Much has been discussed over the last few years about the burgeoning world of digital biology. So many tools are emerging that are beginning to make their mark on the way we discover and develop new medicines. At Innovation Endeavors, we think some of the greatest achievements and impact of these tools will be in the life sciences.
This post, however, is not about what AI can do. Rather it is about drawing remarkable parallels between computation and biology, software and programmable therapeutics, and to announce our latest investment, Exsilio Therapeutics.
We’ve previously contemplated this analogy between biology and software. Biology computes. It can be much more expressive than an LLM, trained by its evolutionary history and able to operate diverse “functions” across many “instances.” And more and more, biology is becoming programmable, meaning we can model and design structures, encode those in the language of DNA, and produce entire constructs, all in the span of hours.
Moderna (and BioNTech and others) showcased this power on the world stage — going from a sequenced virus to a therapeutic candidate in weeks and then to an approved vaccine in record time. The speed and scale of impact was truly one of the most amazing achievements in the history of new medicine development. This was largely enabled by the emergence of modular components that are the hallmark of genetic medicines, in particular, in their case, an mRNA molecule (for which Katalin Karikó and Drew Weissman shared the 2023 Nobel Prize in Physiology or Medicine for foundational contributions to this class of medicines) and a lipid nanoparticle delivery vehicle.
For a long-time coming, academics and industry scientists have highlighted the potential of programmable therapeutics. Robert Plenge has good pieces (here, here) on this idea going back almost a decade, and Peter Marks has been drumming up measured excitement on the possibility for expedited development paths for medicines with previously validated components.
Over the last two decades, the field of genomic medicines has continued to accelerate and expand. The excitement stems from the ability to deliver functional cures for extremely challenging and debilitating diseases. LUXTURNA was the first directly administered gene therapy approved in the US in 2017; and last year brought the approval of the first treatment utilizing CRISPR gene editing technology. With these experiences in hand and many more clinical and commercial stage products, the FDA recently released draft guidance on platform technologies, intended to enable the development, manufacturing, and regulatory efficiencies we hope to enable with programmable medicines.
With that context, we’re excited to announce our investment today in a team and company building a platform to develop programmable genetic elements, Exsilio Therapeutics. They take inspiration from naturally occurring, programmable elements to develop constructs with the ability to insert whole genes. The approach aims to solve many of the current challenges of gene editing approaches — all-RNA payloads that can deliver gene-sized constructs into precise safe harbor sites in disease-relevant cells with a repeatable and titratable approach.
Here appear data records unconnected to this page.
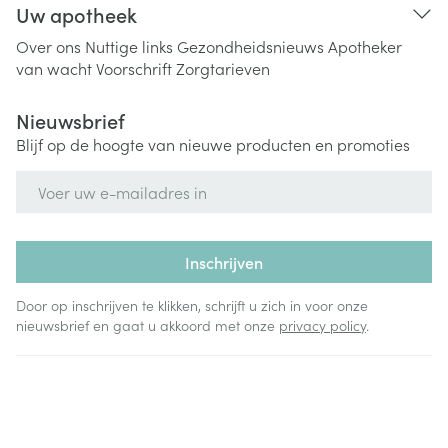
Uw apotheek
Over ons
Nuttige links
Gezondheidsnieuws
Apotheker
van wacht
Voorschrift
Zorgtarieven
Nieuwsbrief
Blijf op de hoogte van nieuwe producten en promoties
E-mail adres
Inschrijven
Door op inschrijven te klikken, schrijft u zich in voor onze
nieuwsbrief en gaat u akkoord met onze
privacy policy
.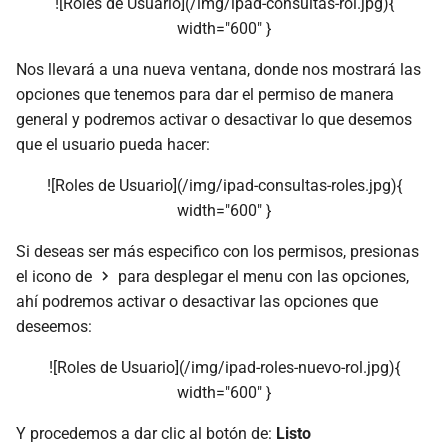
![Roles de Usuario](/img/ipad-consultas-rol.jpg){
width="600" }
Nos llevará a una nueva ventana, donde nos mostrará las
opciones que tenemos para dar el permiso de manera
general y podremos activar o desactivar lo que desemos
que el usuario pueda hacer:
![Roles de Usuario](/img/ipad-consultas-roles.jpg){
width="600" }
Si deseas ser más especifico con los permisos, presionas
el icono de
para desplegar el menu con las opciones,
ahí podremos activar o desactivar las opciones que
deseemos:
![Roles de Usuario](/img/ipad-roles-nuevo-rol.jpg){
width="600" }
Y procedemos a dar clic al botón de:
Listo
This stands to bring forth a new pillar in genomic medicines.
The team bridges in silico and wet lab-based experimentation and is led by Chairman and Interim CEO, Tal Zaks, MD, PhD. As Tal says well, “mRNA-based medicines allow for a software-like approach to creating new medicines.” From his experience as the former Chief Medical Officer at Moderna, he has seen this firsthand. We completely agree and are excited to join our partners Novartis Venture Fund, Delos Capital, OrbiMed, Insight Partners, JP Morgan Life Sciences, CRISPR Therapeutics, Invus, Arc Ventures, and Deep Insight.